Speaking of her inspiration she said: “My stepfather inspired me to become a pilot. My mum was a flight attendant for First Choice Airways and was based out of Dublin, were she met my Canadian stepdad Doug Glussich. He was on a pilot exchange with his Canadian airline Sky Service, so was based out of Dublin for six months.

“After meeting him when I was 15, I thought the idea of flying a plane would be a fun career. It gave me the incentive to join the air cadets and see what flying was all about. He now is a captain for Air Canada, which is my end goal.

“I think it’s very important to love what you do, and for me my passion is flying. I also love to travel.”

She added: “My most difficult flight as a pilot was my PPL (Private Pilot’s Licence) flight test. I did it on 9/11 2012. Which kind of added to the nerves.

“I had a number of procedures to conquer to prove that I was a good and, of course, safe pilot. I had to simulate emergencies (such as an engine failure, stalling the aircraft, electrical failures) and recover from them in a safe and timely manner.

“The examiner also put me into a spin and a spiral dive (these can happen if the aircraft is stalled or from engine failures) and we’re trained to recover quickly as we have a small window to do so before the point of no return.

“It can be scary, however, we don’t really have time to be scared as we have to quickly do a number of steps to recover the aircraft back to straight and level flight. I studied hard for the flight test, and ended up getting 107/120. It was such a relief to have passed, and with a good mark.”

She offered the following words of encouragement to girls thinking of taking to the skies: “To other young women considering this career path... go for it! Women don’t realize that this career is an option for them. I certainly didn’t until my mum and stepdad introduced me to the world of aviation.

“In Canada, less than 10% of pilots are female. And I’m sure back home this number is even smaller. But it’s like anything else - it takes a lot of school, study and commitment, but is achievable just like any other career.

“Women are afraid to step into this industry as it is considered ‘a man’s world’. But if men can do it, then women can do it better!

“You just have to have confidence in yourself and be determined to succeed. Being up there, in control of the aircraft, is the most exhilarating feeling ever. It’s really like no other, you get such an adrenaline rush from it. So being able to do that everyday is really like a dream come true. Girls, the sky is the limit!”

Talking about what she missed most about home she said: “I miss my family the most. My grandparents, aunt and uncles, and cousins. They are all in Waringstown and Banbridge. I still try to go home at least once a year to visit, but it can be difficult not seeing them often.

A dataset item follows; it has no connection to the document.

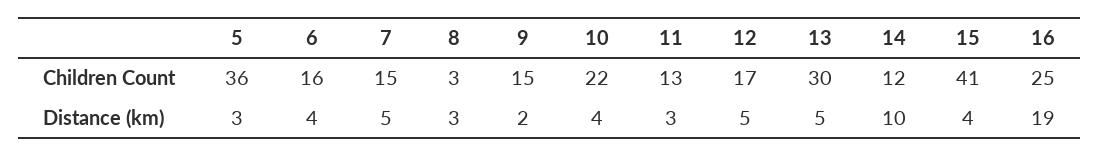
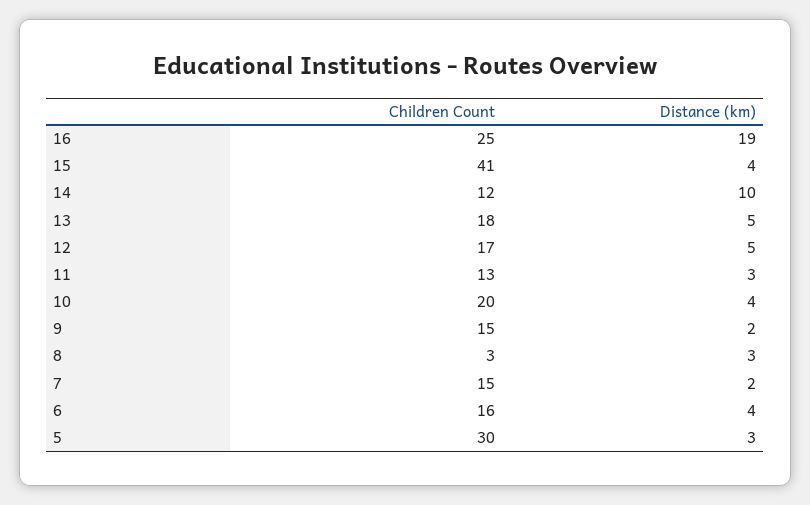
5, Children Count: 36 -> 30
10, Children Count: 22 -> 20
13, Children Count: 30 -> 18
7, Distance (km): 5 -> 2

“They’re all great supporters of me being out here and training to become a pilot, so that means a lot and cheers me up on the days I feel homesick.

“The next thing I miss is the food. There are no chippies out here, so I definitely still get cravings for battered sausages and good ole chip shop chips. And I miss all the crisps, biscuits and chocolate bars. What I wouldn’t give somedays for a packet of Tayto cheese and onion, or a Wispa! Canadians don’t know what they’re missing!”

Alex flies out of Waterloo Wellington flight centre, which was awarded the most female friendly flight training centre worldwide in 2013 by the Woman in Aviation Organisation.

Her brother Daniel (23) is a professional snow boarding instructor.